ENTRIES SUPPLIED:
-=-=-
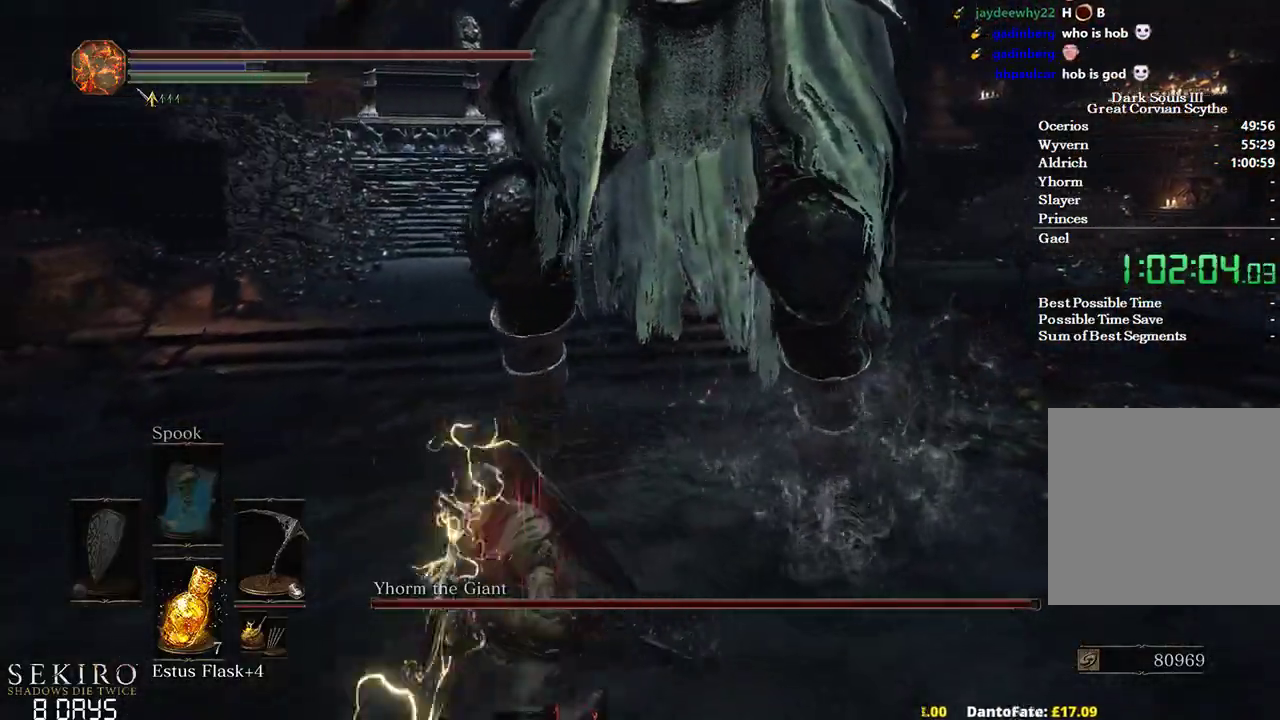
{"buttons": [], "left_stick": "left", "right_stick": "up-right", "events": [[83, "right_stick", "up-right"], [167, "left_stick", "left"]]}
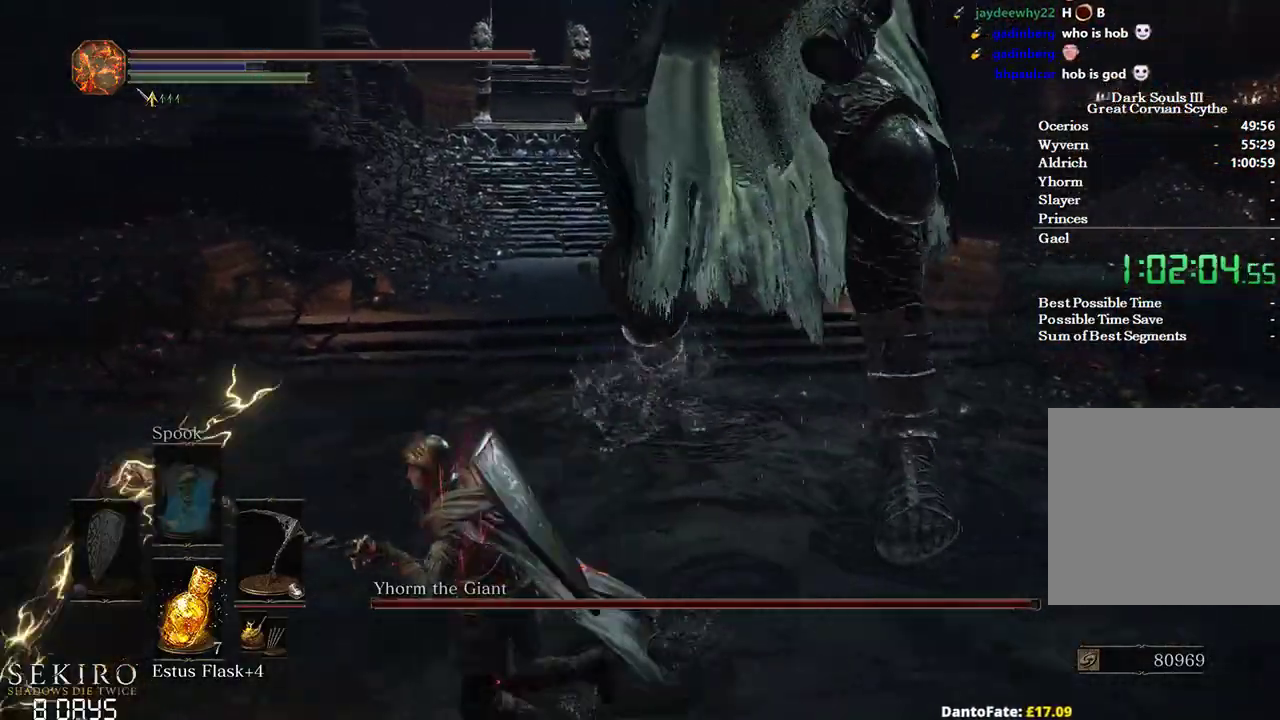
{"buttons": [], "left_stick": "up-left", "right_stick": "up-right", "events": [[217, "left_stick", "up-left"]]}
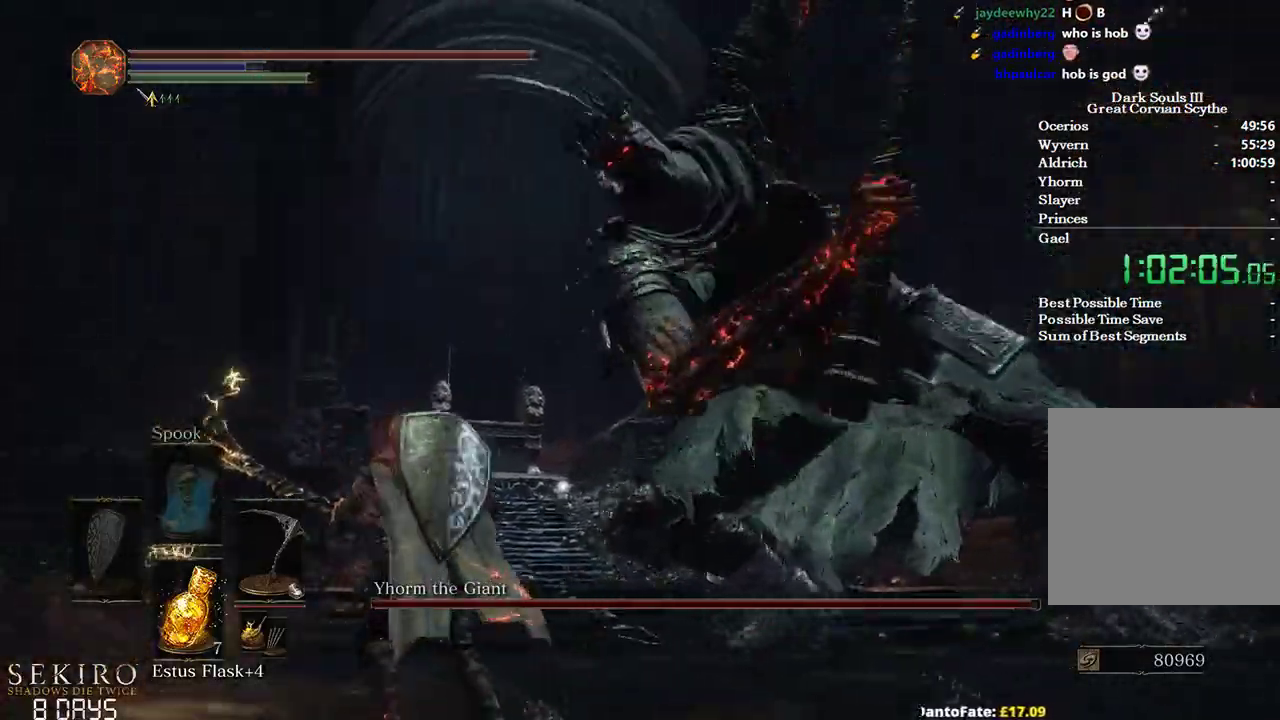
{"buttons": [], "left_stick": "up", "right_stick": "center", "events": [[83, "left_stick", "up"], [117, "right_stick", "up"], [200, "R1", "down"], [400, "R1", "up"], [450, "right_stick", "center"]]}
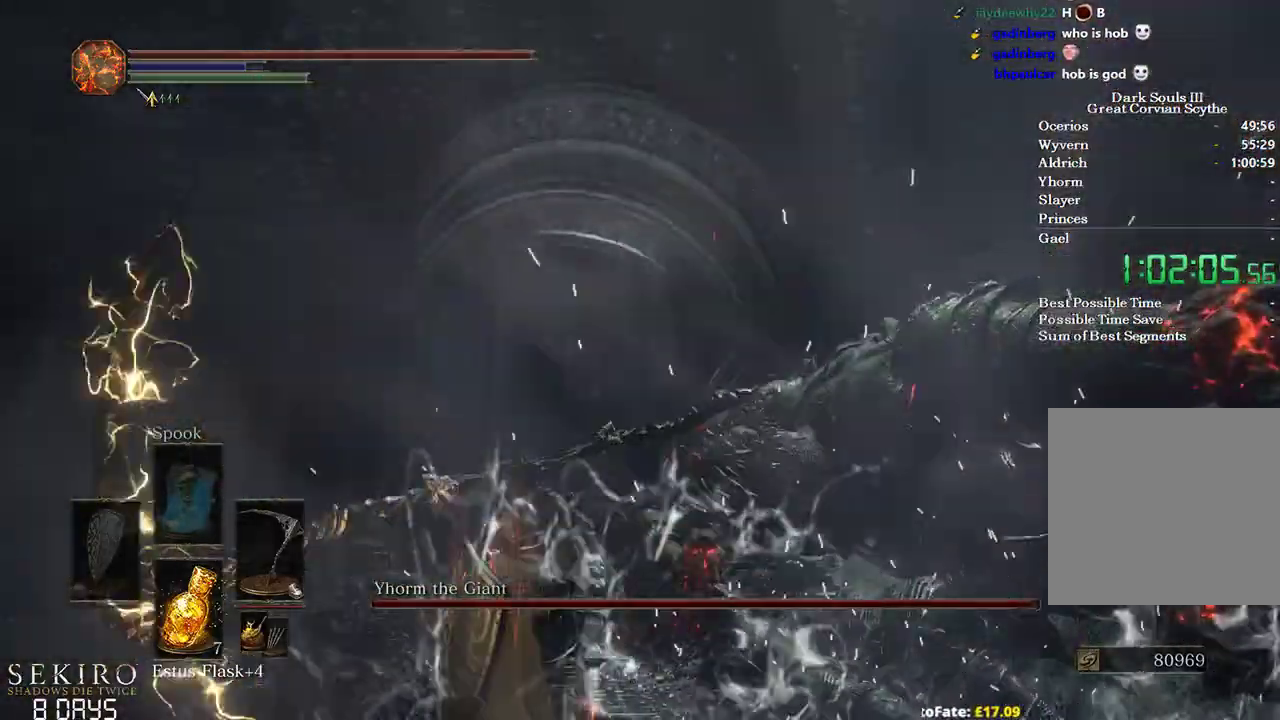
{"buttons": [], "left_stick": "up", "right_stick": "center", "events": []}
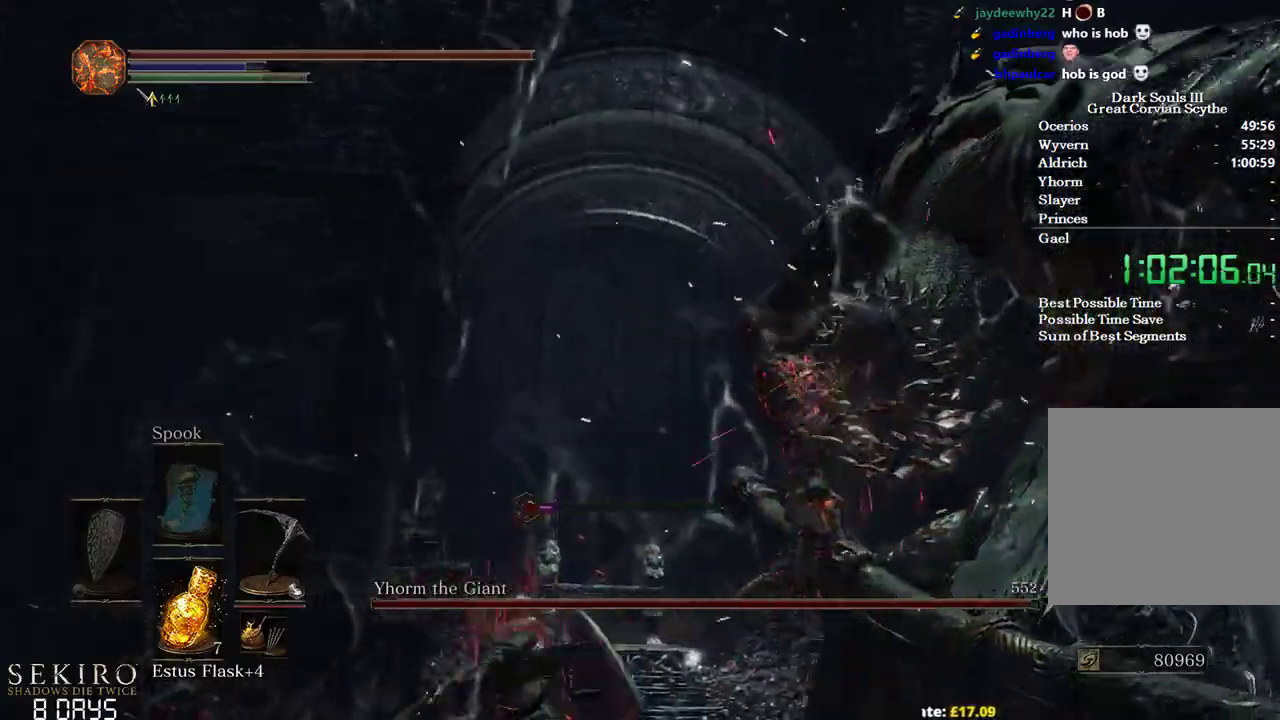
{"buttons": [], "left_stick": "up-right", "right_stick": "down-right", "events": [[50, "R1", "down"], [83, "left_stick", "up-right"], [183, "R1", "up"], [300, "right_stick", "right"], [350, "right_stick", "down-right"]]}
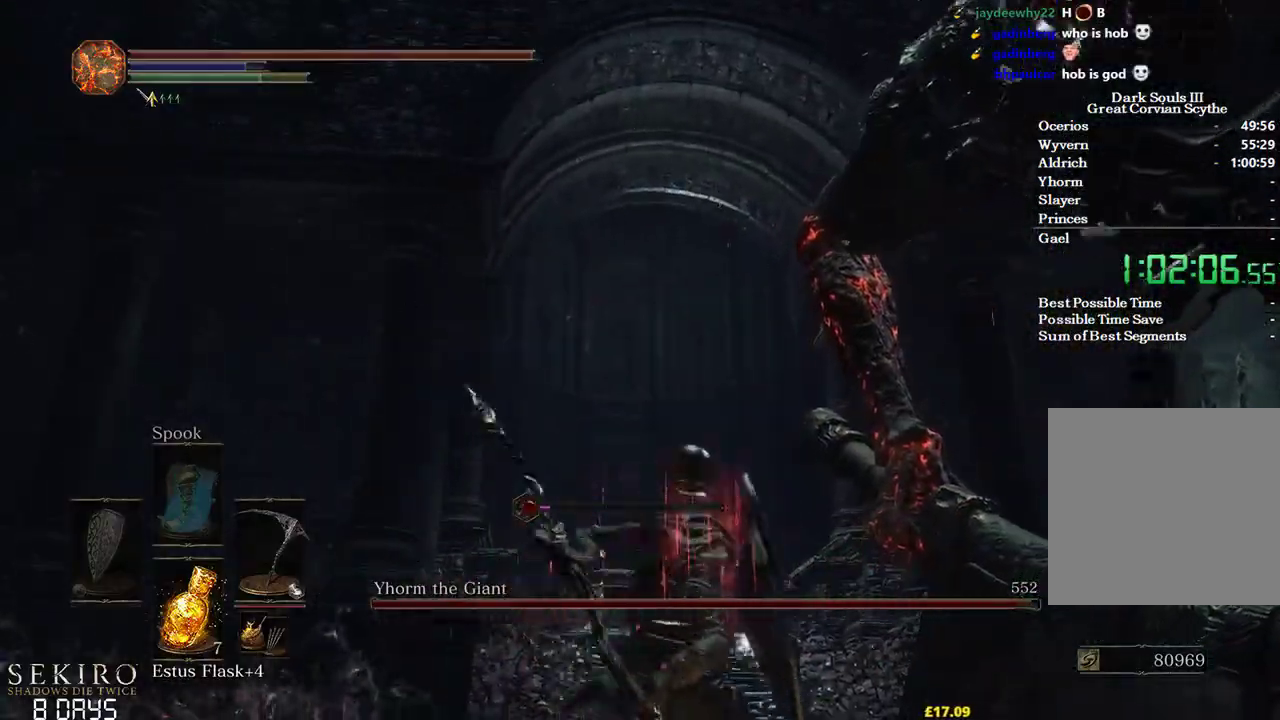
{"buttons": [], "left_stick": "center", "right_stick": "right", "events": [[50, "right_stick", "right"], [300, "left_stick", "center"]]}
-=-=-
WHAT THE EXERCISE ASKS: Using the listing above, pick out each line that contains the word "center", then copy it.

RESULT OF THE EXERCISE:
{"buttons": [], "left_stick": "up", "right_stick": "center", "events": [[83, "left_stick", "up"], [117, "right_stick", "up"], [200, "R1", "down"], [400, "R1", "up"], [450, "right_stick", "center"]]}
{"buttons": [], "left_stick": "up", "right_stick": "center", "events": []}
{"buttons": [], "left_stick": "center", "right_stick": "right", "events": [[50, "right_stick", "right"], [300, "left_stick", "center"]]}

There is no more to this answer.